Excerpt from the transcript of the program:
Tim Flannery: Up to 2005 it looked as if there'd still be some sea ice by the end of this century in the Arctic. But in 2005 the sea ice started to melt away at about four times the rate of previous years, and that's now continued. And this year, the start of this summer has been just terrifying. The sea ice is melting away at about 6,000 square kilometres greater rate per week than last year. And if this summer follows the trajectory of the last few summers, we stand to lose about half the remaining sea ice by the end of this northern summer. And that is putting us on a trajectory to an ice-free Arctic within five years or so.
Alexandra de Blas: And what are the implications of that?
Tim Flannery: Well, the implications are profound because once the ice is gone the surface levels of the Arctic Ocean will start warming quite rapidly, because it's a dark surface and it absorbs light energy and turns it into heat energy. So the thermal balance of the area around Greenland will change, we'll start getting warming, so we can expect an accelerated rate of melt in Greenland. And that ice cap has enough water frozen in it, were it all to melt, to raise sea levels by six or seven metres. So that's one thing.
The second thing is of course that the entire climatic zonation of the northern hemisphere is held in place by the thermal gradient between the pole and the equator. That's why we have deserts where we have them in the northern hemisphere, and we have forested areas where we have them and tundra where we have them. And when I look at the melting tundra, the advance of the forest northwards...Greece and its forest fires that look like that area's becoming hostile to the sort of vegetation. I think we're seeing the early stages of a shift in that zonation. Once the ice melts away entirely and we get a rapid warming of the Arctic Ocean, that's when you'll see those sorts of changes potentially start shifting much more quickly.
Alexandra de Blas: If the sea ice is gone, say, within five years, how rapidly will we expect the Greenland ice cap to start melting?
Tim Flannery: Again, it's just not possible to answer that question, principally because ice doesn't just melt away as you might imagine an ice cube sitting on a bench would. It melts away, in part at least, by large-scale collapse. So ice shelves tend to collapse into the ocean and then fragment and then melt much more rapidly than they may otherwise do. And that sort of collapse is just impossible to model. We've seen it occur in the Antarctic Peninsula with the Larsen B ice shelf, but it is just impossible to model so we don't know. But people are now I think quite realistically talking about sea level rise, if nothing's done, of several metres this century.
Alexandra de Blas: Which will be astounding.

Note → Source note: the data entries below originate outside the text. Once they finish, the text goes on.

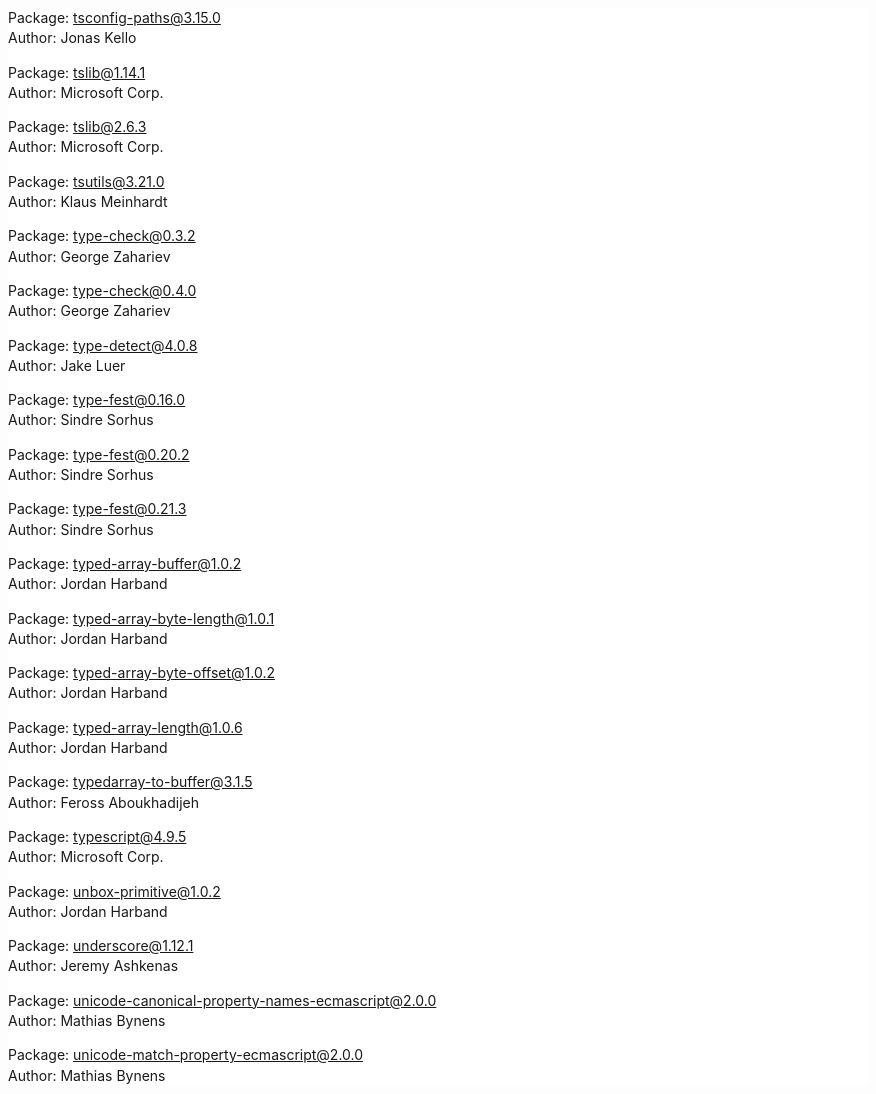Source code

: Package: tsconfig-paths@3.15.0\
Author: Jonas Kello

Package: tslib@1.14.1\
Author: Microsoft Corp.

Package: tslib@2.6.3\
Author: Microsoft Corp.

Package: tsutils@3.21.0\
Author: Klaus Meinhardt

Package: type-check@0.3.2\
Author: George Zahariev

Package: type-check@0.4.0\
Author: George Zahariev

Package: type-detect@4.0.8\
Author: Jake Luer

Package: type-fest@0.16.0\
Author: Sindre Sorhus

Package: type-fest@0.20.2\
Author: Sindre Sorhus

Package: type-fest@0.21.3\
Author: Sindre Sorhus

Package: typed-array-buffer@1.0.2\
Author: Jordan Harband

Package: typed-array-byte-length@1.0.1\
Author: Jordan Harband

Package: typed-array-byte-offset@1.0.2\
Author: Jordan Harband

Package: typed-array-length@1.0.6\
Author: Jordan Harband

Package: typedarray-to-buffer@3.1.5\
Author: Feross Aboukhadijeh

Package: typescript@4.9.5\
Author: Microsoft Corp.

Package: unbox-primitive@1.0.2\
Author: Jordan Harband

Package: underscore@1.12.1\
Author: Jeremy Ashkenas

Package: unicode-canonical-property-names-ecmascript@2.0.0\
Author: Mathias Bynens

Package: unicode-match-property-ecmascript@2.0.0\
Author: Mathias Bynens
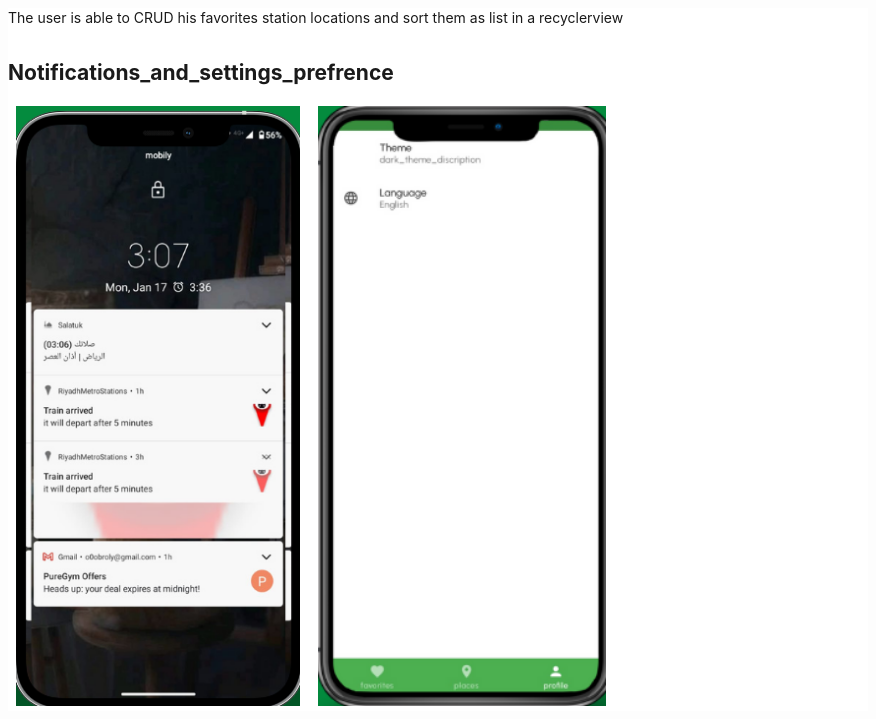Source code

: The user is able to CRUD his favorites station locations and sort them as list in a recyclerview 



## Notifications_and_settings_prefrence
<img src="https://github.com/RMSAJ/RiyadhMetroStations/blob/develop/images/notification.png" width="300" height="600" />
<img src="https://github.com/RMSAJ/RiyadhMetroStations/blob/develop/images/prefrences.png" width="300" height="600" />

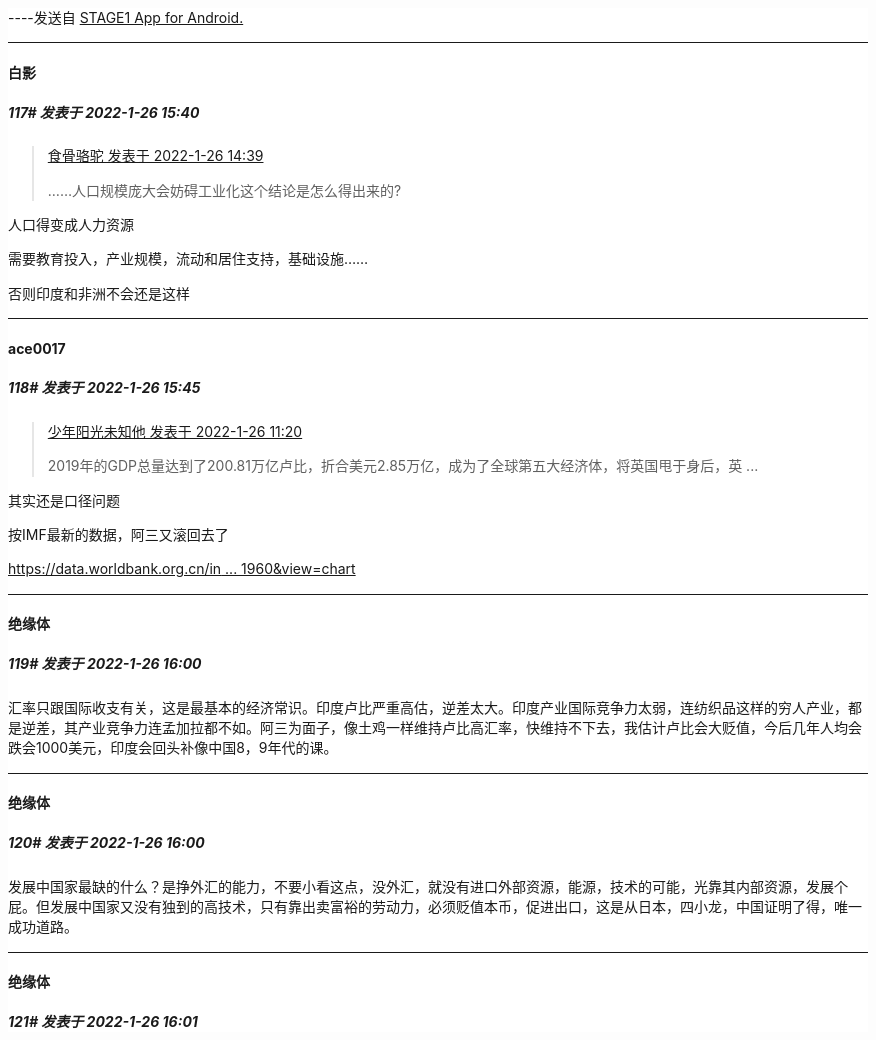 ----发送自 [STAGE1 App for Android.](http://stage1.5j4m.com/?1.37)

*****

####  白影  
##### 117#       发表于 2022-1-26 15:40

<blockquote><a href="httphttps://bbs.saraba1st.com/2b/forum.php?mod=redirect&amp;goto=findpost&amp;pid=54435273&amp;ptid=2049309" target="_blank">食骨骆驼 发表于 2022-1-26 14:39</a>

……人口规模庞大会妨碍工业化这个结论是怎么得出来的?</blockquote>
人口得变成人力资源

需要教育投入，产业规模，流动和居住支持，基础设施……

否则印度和非洲不会还是这样

*****

####  ace0017  
##### 118#       发表于 2022-1-26 15:45

<blockquote><a href="httphttps://bbs.saraba1st.com/2b/forum.php?mod=redirect&amp;goto=findpost&amp;pid=54433140&amp;ptid=2049309" target="_blank">少年阳光未知他 发表于 2022-1-26 11:20</a>

2019年的GDP总量达到了200.81万亿卢比，折合美元2.85万亿，成为了全球第五大经济体，将英国甩于身后，英 ...</blockquote>
其实还是口径问题

按IMF最新的数据，阿三又滚回去了

[https://data.worldbank.org.cn/in ... 1960&amp;view=chart](https://data.worldbank.org.cn/indicator/NY.GDP.MKTP.CD?end=2020&amp;most_recent_value_desc=true&amp;start=1960&amp;view=chart)



*****

####  绝缘体  
##### 119#       发表于 2022-1-26 16:00

汇率只跟国际收支有关，这是最基本的经济常识。印度卢比严重高估，逆差太大。印度产业国际竞争力太弱，连纺织品这样的穷人产业，都是逆差，其产业竞争力连孟加拉都不如。阿三为面子，像土鸡一样维持卢比高汇率，快维持不下去，我估计卢比会大贬值，今后几年人均会跌会1000美元，印度会回头补像中国8，9年代的课。

*****

####  绝缘体  
##### 120#       发表于 2022-1-26 16:00

发展中国家最缺的什么？是挣外汇的能力，不要小看这点，没外汇，就没有进口外部资源，能源，技术的可能，光靠其内部资源，发展个屁。但发展中国家又没有独到的高技术，只有靠出卖富裕的劳动力，必须贬值本币，促进出口，这是从日本，四小龙，中国证明了得，唯一成功道路。



*****

####  绝缘体  
##### 121#       发表于 2022-1-26 16:01
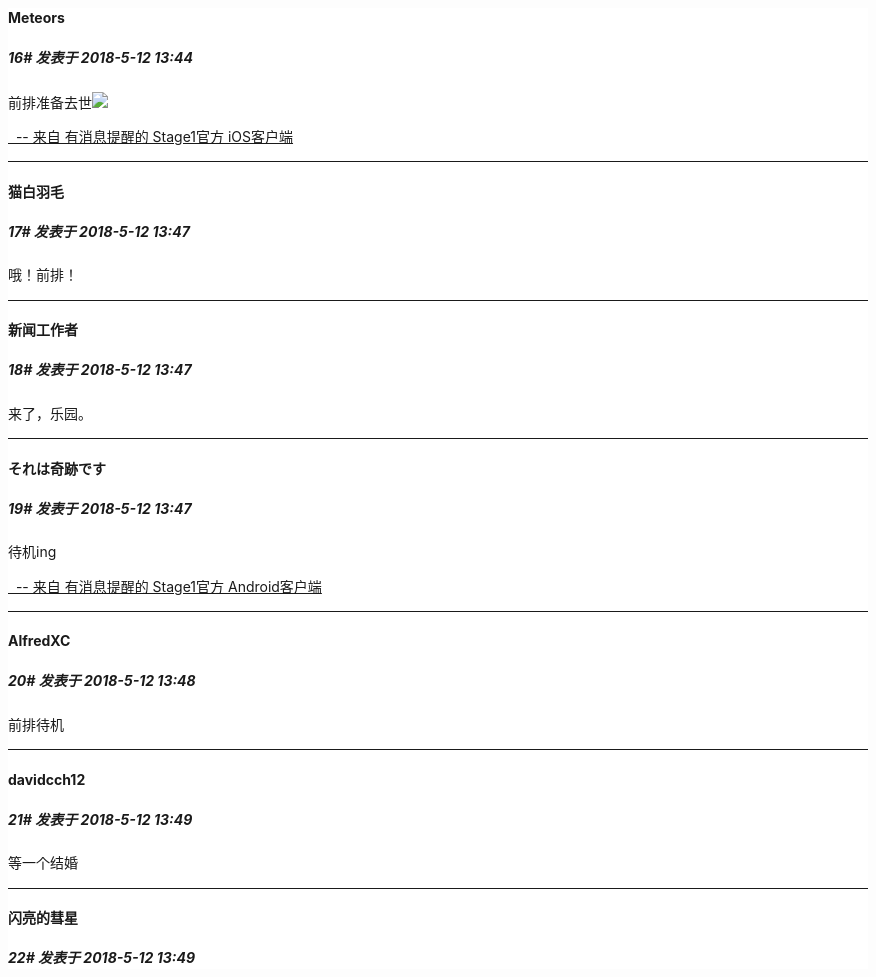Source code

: ####  Meteors  
##### 16#       发表于 2018-5-12 13:44


前排准备去世<img src="https://static.saraba1st.com/image/smiley/face2017/037.png" referrerpolicy="no-referrer">

[  -- 来自 有消息提醒的 Stage1官方 iOS客户端](https://itunes.apple.com/fi/app/saraba1st/id1221237470?mt=8)


-----

####  猫白羽毛  
##### 17#       发表于 2018-5-12 13:47


哦！前排！


-----

####  新闻工作者  
##### 18#       发表于 2018-5-12 13:47


来了，乐园。


-----

####  それは奇跡です  
##### 19#       发表于 2018-5-12 13:47


待机ing

[  -- 来自 有消息提醒的 Stage1官方 Android客户端](https://www.coolapk.com/apk/140634)


-----

####  AlfredXC  
##### 20#       发表于 2018-5-12 13:48


前排待机


-----

####  davidcch12  
##### 21#       发表于 2018-5-12 13:49


等一个结婚


-----

####  闪亮的彗星  
##### 22#       发表于 2018-5-12 13:49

Tim Flannery: That will mean probably hundreds of millions of people displaced, a lot of the world's best agricultural land lost, some of the world's great cities threatened or under water, places like Shanghai and Amsterdam and London and so forth. Amsterdam's about two-and-a-half metres under water as it is, just held up by the dykes. And Singapore and so forth. So the changes, if you want to sum them up, that's the end of our global civilisation. The stresses that would be placed upon the global political system and economic system would be such that it simply couldn't endure them.